If you have a rare disease with any kind of physical abnormality, then you most likely get a few stares when you’re out in public, maybe even on a daily basis (I sure do). And I’m going to be honest—it hurts. No matter how old you get or how confident you get, staring is one thing that can really sting. It can be difficult to cope with this experience because of how recurring it is. Consistent, everyday negative attention might give you the feeling of constantly getting torn down emotionally. It’s not a pleasant thing. Having gone through this nearly every day of my life, I’ve built up some coping strategies to help me get through it. There are many points to remember when facing a hardship like this, but here are 5 significant ones that may help you get past some of those rude, ignorant stares.
1. They don’t know what you’ve been through.
I’m sure you’ve noticed this, but strangers are the worst of them when it comes to the problem of staring. People don’t have the right to make you feel any negative way, especially total strangers. They don’t know who you are, what hardships you’ve been through, or where you’re going. If you have CLOVES Syndrome or any other rare chronic disease, you’ve undoubtedly been through a lot. You don’t deserve anyone tearing you down, especially strangers on the street who have no idea who you are. If they knew a fraction of what you’ve been through, they would not act in such a harmful way towards you. But they don’t know about your past because they are just the blurry people you pass on the way into the grocery store or on a walk in the park. They’re just strangers—why waste time stressing about them?
2. Keep your chin up.
No matter what happens, no matter how many people choose to stare, always remember to keep your chin up. You know you are better than the people impolitely looking at a part of your body. You know what you’ve been through. You know who you are. While it’s difficult sometimes, there is so much strength in holding your head up, strutting by, and leaving those people in the dust. Try your best to not let them get to you; they are just not worth it. You are strong, and that’s why you can do this.
3. They’re most likely staring because it’s new.
While there are many people that are rude about their stares, there are many others that stare because they’ve never quite seen anyone like you. Because you have such a rare disease, this is something completely new to people who aren’t educated on your syndrome. They might have trouble not staring because they are trying to figure out what you’ve been through. Some of those people may go as far as to ask, which I personally think is the best way for someone to go about their actions. When they ask, they care enough to learn more about you and a syndrome they may have never heard of. If they don’t ask, so what? Like I said, not worth the stress. But it’s always important to keep in mind that most people stare simply because they have never seen a rare syndrome such as yours before. That doesn’t make it okay to stare, but it does help sometimes to know why some people do it.
4. You have the right to confront them, especially when it gets particularly bad.
It took a while for me to confront people, but once I finally built up the courage to do it, I almost always do it now. If people are being particularly rude, just march right up to them and say, “What are you looking at?” This will startle them for sure because they think for some reason you can’t see that they’re talking about you (um hello? I have eyes?). When you confront them, sometimes you can get a little laugh in as you watch the color drain from their face in embarrassment. Most of the time, they’ll get real uncomfortable, mutter something, and run away. I really get a kick out of those ones. That just proves those types of people aren’t worth your stress. And you get a little entertainment out of it as well.
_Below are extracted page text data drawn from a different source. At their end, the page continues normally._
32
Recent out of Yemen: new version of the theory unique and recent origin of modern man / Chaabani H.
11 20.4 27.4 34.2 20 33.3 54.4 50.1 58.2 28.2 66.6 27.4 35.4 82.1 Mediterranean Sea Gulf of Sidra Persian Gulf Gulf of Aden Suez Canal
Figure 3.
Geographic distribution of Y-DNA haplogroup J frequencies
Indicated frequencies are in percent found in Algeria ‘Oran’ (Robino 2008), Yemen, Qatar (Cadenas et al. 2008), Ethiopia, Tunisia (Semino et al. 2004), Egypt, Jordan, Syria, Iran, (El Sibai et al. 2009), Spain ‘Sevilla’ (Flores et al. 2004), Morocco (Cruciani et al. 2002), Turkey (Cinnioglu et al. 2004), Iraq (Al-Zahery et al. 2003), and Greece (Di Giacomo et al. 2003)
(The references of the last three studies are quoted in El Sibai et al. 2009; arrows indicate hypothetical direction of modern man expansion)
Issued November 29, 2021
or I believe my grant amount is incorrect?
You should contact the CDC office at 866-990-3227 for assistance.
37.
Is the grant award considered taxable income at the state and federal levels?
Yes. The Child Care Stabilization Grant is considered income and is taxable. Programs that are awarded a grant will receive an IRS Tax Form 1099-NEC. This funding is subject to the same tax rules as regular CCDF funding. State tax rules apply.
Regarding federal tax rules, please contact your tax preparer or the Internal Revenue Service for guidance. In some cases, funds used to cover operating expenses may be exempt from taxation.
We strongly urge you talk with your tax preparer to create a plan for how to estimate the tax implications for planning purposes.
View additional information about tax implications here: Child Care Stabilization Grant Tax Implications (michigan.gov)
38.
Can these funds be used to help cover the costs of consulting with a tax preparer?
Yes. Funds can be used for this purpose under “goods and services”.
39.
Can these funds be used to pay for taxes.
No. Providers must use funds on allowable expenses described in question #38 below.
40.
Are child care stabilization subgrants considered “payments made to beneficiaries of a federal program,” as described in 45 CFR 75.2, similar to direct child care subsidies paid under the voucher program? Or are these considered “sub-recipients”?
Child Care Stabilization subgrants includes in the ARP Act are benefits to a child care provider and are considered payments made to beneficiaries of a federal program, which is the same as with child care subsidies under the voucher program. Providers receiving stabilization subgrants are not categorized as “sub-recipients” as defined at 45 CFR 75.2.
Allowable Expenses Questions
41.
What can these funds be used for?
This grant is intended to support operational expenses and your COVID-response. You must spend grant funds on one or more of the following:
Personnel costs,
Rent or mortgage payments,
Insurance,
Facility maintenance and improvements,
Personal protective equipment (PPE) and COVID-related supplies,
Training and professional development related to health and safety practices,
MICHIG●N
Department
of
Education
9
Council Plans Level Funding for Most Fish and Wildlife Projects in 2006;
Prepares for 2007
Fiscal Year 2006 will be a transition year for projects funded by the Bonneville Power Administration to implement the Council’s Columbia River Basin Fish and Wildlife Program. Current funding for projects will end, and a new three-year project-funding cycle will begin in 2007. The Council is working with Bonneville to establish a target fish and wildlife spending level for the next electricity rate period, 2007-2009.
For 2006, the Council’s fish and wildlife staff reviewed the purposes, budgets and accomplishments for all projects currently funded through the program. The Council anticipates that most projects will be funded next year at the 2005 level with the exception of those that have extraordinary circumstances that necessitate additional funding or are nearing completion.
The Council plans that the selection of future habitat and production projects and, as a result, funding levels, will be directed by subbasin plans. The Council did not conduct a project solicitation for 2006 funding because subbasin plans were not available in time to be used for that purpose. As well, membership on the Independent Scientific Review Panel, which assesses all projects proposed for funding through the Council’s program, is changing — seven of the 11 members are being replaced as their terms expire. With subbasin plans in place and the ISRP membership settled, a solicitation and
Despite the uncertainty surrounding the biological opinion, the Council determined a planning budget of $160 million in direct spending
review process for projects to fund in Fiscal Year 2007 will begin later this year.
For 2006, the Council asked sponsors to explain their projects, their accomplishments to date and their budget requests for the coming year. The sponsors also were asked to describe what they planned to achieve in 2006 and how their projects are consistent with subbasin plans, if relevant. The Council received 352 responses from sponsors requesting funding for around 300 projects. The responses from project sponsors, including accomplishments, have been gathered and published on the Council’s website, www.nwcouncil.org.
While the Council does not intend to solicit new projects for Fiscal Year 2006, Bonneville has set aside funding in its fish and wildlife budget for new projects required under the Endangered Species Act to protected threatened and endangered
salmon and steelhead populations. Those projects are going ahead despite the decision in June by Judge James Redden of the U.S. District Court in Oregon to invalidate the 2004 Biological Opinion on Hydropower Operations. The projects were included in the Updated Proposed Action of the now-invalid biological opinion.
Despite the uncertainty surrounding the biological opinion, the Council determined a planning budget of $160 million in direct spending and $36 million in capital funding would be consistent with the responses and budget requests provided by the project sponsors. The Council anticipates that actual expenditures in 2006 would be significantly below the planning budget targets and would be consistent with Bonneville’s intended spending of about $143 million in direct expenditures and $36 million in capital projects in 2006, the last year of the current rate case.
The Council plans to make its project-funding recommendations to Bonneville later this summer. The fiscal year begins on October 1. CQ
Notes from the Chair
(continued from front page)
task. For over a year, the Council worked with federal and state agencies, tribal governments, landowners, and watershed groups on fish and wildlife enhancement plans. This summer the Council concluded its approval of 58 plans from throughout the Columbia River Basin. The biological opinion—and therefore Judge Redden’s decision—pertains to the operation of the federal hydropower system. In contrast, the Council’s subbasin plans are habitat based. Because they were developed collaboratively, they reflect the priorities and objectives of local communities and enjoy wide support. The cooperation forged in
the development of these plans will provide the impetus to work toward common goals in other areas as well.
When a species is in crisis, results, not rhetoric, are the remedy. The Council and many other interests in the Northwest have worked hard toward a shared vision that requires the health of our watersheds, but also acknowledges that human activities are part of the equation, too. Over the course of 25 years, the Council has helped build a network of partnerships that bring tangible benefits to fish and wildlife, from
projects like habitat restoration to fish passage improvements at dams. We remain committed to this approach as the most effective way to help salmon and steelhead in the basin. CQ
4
Or, this presents the opportunity for someone to ask about you. Maybe they were too nervous or uncomfortable to come up to you and ask what happened. If you initiate the conversation, maybe they will take that chance to ask the question they were thinking: “What happened?” At that point, you can tell them about your syndrome. You can educate them on the rare disease you have. This is the best outcome of situations like these because you actually get the chance to teach someone about your rare disease. I always say the more that people know, the less they stare.
5. They simply aren’t worth it!!
Last and most important, the rude ones aren’t worth it! Unfortunately, people are going to stare. And some people will be very obvious about it and very rude about it. But you know what? Their disrespect isn’t worth stressing over. It’s going to get under your skin, but remember that you are more than what they make you feel you are. The rude stares and whispers might sting, but you are so much more than that. While it’s unavoidable to feel a certain way when these people stare at you, it is avoidable to let it really get to you.
Nobody has the right to hurt you, let alone hurt you so much to the point where you feel judged by your rare disease. They don’t know you, and they are completely disregarding any feelings you have by the hurtful actions they make. If they are low enough to judge you without getting to know you or see how talented, kind, and stunning you are, then they aren’t worth one cent. It can be hard to stay strong going through the toughest of experiences, but it’s helpful to always keep in the back of your mind that worrying about unkind people is a waste of effort. Those that choose to not see you for you and instead pick out your flaws are simply not worth getting upset about. You are so much better than them.